NO milieu, however, was more transporting than the East End neighborhood of Shoreditch. It’s not just that the area harbors a disproportionate share of creative workers. Or that you can find a unique retail typology here: the combined design gallery and cafe (go for the lasagna, leave with the ceramics).

It’s that residents of this former manufacturing quarter turned their spaces and practices into time machines as they displayed their loyalty to British industry and craft.

“Shoreditch was the center of the furniture industry, which is why I’m here,” said Sheridan Coakley, founder of the 27-year-old furniture company SCP. Mr. Coakley’s shop on Curtain Road offered not only Matthew Hilton sofas and Donna Wilson poufs but also demonstrations of willow basket weaving by the young Dublin design company Makers & Brothers.

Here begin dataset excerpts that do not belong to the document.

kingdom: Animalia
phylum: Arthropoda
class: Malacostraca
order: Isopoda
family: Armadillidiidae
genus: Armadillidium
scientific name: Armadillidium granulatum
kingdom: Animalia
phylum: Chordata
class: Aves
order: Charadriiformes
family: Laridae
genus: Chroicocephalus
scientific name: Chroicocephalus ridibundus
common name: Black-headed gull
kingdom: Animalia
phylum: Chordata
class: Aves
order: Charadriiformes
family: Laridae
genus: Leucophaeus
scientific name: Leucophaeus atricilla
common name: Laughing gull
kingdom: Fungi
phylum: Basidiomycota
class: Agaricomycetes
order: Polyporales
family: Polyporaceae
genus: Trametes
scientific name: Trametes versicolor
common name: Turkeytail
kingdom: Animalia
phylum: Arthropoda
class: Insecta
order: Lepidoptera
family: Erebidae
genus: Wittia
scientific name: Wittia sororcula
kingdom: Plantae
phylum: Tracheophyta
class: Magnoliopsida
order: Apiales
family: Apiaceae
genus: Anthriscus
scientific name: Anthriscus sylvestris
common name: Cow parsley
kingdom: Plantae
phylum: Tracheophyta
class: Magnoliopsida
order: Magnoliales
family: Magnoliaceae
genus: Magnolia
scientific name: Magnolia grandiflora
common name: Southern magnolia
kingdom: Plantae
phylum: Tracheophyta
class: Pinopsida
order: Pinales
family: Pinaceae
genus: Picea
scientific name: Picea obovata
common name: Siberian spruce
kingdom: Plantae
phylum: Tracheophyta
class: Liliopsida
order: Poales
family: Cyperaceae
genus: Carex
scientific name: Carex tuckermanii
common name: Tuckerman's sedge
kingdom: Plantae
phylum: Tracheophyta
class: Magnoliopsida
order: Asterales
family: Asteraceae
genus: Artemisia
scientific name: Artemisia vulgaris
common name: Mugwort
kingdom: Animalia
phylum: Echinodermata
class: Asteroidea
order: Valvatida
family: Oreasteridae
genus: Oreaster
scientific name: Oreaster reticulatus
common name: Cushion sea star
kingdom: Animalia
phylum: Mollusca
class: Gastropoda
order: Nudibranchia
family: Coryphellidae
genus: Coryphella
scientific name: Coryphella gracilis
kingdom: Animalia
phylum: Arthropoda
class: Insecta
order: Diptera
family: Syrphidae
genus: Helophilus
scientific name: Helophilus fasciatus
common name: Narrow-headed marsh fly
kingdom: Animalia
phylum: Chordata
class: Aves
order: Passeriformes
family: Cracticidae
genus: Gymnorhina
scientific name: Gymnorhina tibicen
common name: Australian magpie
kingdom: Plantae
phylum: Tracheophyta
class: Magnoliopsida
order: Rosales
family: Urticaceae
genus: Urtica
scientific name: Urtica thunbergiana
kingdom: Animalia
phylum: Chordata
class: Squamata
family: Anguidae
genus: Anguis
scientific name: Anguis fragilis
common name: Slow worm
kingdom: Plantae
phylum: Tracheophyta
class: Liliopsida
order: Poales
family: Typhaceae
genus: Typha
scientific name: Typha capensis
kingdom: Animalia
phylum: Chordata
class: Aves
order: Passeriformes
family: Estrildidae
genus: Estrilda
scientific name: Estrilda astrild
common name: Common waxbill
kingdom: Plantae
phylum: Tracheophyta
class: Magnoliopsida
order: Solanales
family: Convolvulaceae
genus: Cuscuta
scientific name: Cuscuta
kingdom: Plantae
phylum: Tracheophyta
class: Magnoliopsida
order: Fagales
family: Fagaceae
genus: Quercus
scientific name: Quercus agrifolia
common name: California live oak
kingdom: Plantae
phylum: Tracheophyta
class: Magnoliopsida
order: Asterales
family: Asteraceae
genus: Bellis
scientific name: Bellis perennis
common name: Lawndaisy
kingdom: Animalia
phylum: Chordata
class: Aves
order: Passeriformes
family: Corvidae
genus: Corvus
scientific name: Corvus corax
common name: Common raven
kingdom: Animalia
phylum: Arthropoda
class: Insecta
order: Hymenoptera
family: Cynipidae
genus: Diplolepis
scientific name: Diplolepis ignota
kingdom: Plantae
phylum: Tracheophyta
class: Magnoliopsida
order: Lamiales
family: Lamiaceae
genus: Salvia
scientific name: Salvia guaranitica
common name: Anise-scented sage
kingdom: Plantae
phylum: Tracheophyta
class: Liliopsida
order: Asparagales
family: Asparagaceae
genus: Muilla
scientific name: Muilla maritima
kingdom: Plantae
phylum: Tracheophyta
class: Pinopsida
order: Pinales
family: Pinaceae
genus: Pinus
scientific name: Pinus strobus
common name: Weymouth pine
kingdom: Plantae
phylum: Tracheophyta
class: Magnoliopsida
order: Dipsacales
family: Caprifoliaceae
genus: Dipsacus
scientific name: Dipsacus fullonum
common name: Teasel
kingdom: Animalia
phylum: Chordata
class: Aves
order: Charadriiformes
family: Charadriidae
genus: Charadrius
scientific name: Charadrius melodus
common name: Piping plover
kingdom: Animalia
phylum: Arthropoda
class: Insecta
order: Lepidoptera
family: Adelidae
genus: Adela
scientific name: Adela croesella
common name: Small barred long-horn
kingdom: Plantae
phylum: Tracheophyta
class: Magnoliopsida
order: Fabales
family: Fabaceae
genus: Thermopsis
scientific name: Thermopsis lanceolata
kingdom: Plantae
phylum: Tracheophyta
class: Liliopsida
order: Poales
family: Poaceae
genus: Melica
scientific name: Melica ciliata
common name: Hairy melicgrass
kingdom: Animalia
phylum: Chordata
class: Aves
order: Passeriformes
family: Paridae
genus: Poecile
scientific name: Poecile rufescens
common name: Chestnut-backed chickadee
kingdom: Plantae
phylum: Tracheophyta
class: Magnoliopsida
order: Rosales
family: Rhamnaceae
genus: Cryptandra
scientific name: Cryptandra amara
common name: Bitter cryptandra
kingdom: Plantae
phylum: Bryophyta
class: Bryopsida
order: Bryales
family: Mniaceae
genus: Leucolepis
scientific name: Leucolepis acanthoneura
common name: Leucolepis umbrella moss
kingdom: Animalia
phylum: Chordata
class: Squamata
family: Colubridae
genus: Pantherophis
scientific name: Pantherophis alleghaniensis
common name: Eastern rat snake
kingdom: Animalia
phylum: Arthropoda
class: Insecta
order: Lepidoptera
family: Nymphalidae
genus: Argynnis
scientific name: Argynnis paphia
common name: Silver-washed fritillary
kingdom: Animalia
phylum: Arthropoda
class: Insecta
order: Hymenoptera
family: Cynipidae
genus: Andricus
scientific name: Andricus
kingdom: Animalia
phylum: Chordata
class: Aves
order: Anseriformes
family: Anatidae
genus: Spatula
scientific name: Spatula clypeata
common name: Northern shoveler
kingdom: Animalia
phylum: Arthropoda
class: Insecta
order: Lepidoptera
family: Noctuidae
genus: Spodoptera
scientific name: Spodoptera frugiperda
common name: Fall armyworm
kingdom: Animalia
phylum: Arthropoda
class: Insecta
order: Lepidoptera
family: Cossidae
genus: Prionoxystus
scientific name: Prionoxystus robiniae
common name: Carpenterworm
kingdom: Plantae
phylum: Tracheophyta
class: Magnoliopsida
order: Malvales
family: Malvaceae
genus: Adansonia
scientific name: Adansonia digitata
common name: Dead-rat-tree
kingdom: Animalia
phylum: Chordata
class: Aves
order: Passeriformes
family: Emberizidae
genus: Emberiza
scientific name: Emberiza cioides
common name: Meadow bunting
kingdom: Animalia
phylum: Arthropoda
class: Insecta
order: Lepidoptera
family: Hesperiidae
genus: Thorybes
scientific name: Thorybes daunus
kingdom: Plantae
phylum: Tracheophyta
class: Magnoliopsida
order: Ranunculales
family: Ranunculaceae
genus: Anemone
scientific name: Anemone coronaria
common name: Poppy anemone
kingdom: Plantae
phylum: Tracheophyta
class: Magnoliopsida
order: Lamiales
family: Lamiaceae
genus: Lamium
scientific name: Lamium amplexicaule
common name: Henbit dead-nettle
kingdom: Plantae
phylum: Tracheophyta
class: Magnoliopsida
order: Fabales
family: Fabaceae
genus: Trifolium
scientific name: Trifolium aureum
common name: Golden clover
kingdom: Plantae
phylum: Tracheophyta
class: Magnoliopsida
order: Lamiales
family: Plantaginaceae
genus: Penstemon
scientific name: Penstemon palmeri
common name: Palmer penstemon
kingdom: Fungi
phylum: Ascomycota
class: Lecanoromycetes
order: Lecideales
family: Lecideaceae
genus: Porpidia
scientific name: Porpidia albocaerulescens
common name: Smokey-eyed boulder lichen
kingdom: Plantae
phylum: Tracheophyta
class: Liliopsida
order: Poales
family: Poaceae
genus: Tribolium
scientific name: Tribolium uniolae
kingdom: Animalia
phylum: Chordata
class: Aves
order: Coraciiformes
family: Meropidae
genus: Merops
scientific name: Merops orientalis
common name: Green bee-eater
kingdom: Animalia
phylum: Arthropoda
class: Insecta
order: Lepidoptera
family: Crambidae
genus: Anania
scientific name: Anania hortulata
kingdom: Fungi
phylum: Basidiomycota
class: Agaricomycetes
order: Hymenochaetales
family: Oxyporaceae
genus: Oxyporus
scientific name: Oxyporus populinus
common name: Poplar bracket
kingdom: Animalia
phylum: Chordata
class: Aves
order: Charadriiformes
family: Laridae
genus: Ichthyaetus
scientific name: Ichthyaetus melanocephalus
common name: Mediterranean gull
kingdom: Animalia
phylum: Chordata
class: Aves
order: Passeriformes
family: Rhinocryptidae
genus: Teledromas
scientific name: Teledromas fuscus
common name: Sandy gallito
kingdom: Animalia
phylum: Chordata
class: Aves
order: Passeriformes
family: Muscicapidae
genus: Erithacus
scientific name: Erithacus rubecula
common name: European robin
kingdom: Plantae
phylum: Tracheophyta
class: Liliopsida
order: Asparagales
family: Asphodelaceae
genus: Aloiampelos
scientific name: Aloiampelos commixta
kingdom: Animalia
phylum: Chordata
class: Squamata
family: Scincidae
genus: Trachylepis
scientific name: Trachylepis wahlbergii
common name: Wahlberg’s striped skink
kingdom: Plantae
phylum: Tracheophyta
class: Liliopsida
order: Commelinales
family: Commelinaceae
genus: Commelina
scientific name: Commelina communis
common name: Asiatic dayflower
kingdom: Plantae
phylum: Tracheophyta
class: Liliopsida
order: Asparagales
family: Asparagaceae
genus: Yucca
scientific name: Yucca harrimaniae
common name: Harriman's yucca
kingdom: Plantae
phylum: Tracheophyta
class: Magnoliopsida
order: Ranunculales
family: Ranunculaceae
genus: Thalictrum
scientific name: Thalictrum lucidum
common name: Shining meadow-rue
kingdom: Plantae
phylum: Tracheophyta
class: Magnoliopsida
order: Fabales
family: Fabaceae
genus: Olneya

At Lee Broom’s studio on Rivington Street, which looked like a cross between a stable and a high-end saloon, sawdust covered the floor, and dozens of crystal light bulbs cut through the gloaming. Mr. Broom, an interior and product designer, worked with a lead crystal factory in Cumbria to produce the bulbs, which were inspired by traditional cut-glass liquor decanters and lighted by LEDs.

At the KK Outlet gallery at Hoxton Square, a one-man show of work by Dominic Wilcox included a pair of GPS shoes Mr. Wilcox made with a bespoke cobbler in the shoemaking region of Northamptonshire.

Wearers load computerized mapping information into the footwear with a USB cable. LEDs in the left shoe light up when the toe is pointed in the correct direction. LEDs in the right shoe turn green as the destination is approached. The shoes are activated when the heels click together — one reason Mr. Wilcox calls his invention No Place Like Home.

And at Labour and Wait, a vintage housewares store on Redchurch Street, the featured product was a 60-year-old aluminum measuring cup called the Tala Cook’s Measure, which is still made by hand in Liverpool. Vitrines installed in the tiny shop laid out its history with loving photos of the inventors and factory.

It’s not nostalgia, Mr. Coakley of SCP corrected when I floated that word. “It’s positive,” he said.

Still, an emerging generation of British designers, like their counterparts throughout the world, are finding poetry in a kind of traditionalism their parents abhorred. Sir Terence Conran might be an apostle of modernism, but evidence suggests that his son Jasper, a fashion designer who recently took charge of the family retail business, may become the Ralph Lauren of Britain.

I submit as evidence “Country,” a book just released in the United States, which is the younger Mr. Conran’s paean to rural England. The book is filled with photos of thatched roofs, rose-choked gardens and weather-beaten villagers, which all appear to have been snapped in one 15-minute window of late-afternoon September light. Everyone, no matter how broken with the effort of existing for decades without running water, is bathed in the same honeyed hue.

Also consider “Red,” a show at Conran of 50 design products that were reissued in limited editions in the same hot-pepper shade. Rather than peppers, however, Mr. Conran was thinking of the classic British mailbox.

Visually, the conceit worked well. Like the golden-light trick, Pantone 032 brought an ennobling uniformity to a Dyson heater and a pair of Manolo Blahnik boots, so that you wanted to own anything touched by that magic paintbrush. It evoked the question of how color plays against form. It also made me wonder whether a change of shade really adds enough value to make it worth spending $1,764 for a Bertoia chair that normally sells for around $500.

At a dinner celebrating the opening of “Red,” Sir Terence thanked his son for bringing clarity back to Conran in his new capacity. “There was a freshness to the shop that has been lost in the last 25 years,” he said humbly, adding that Jasper’s perspective was not “bogged down with what is happening in Milan.”

Strikingly, however, Sir Terence also referred to red as the color of Marxism. It was the feistiest invocation I heard at the London Design Festival, where most participants, far from exhorting the workers of the world to unite, seemed to be asking gently that the workers of one’s homeland be loved. And employed.

The revolution will have to wait until next year.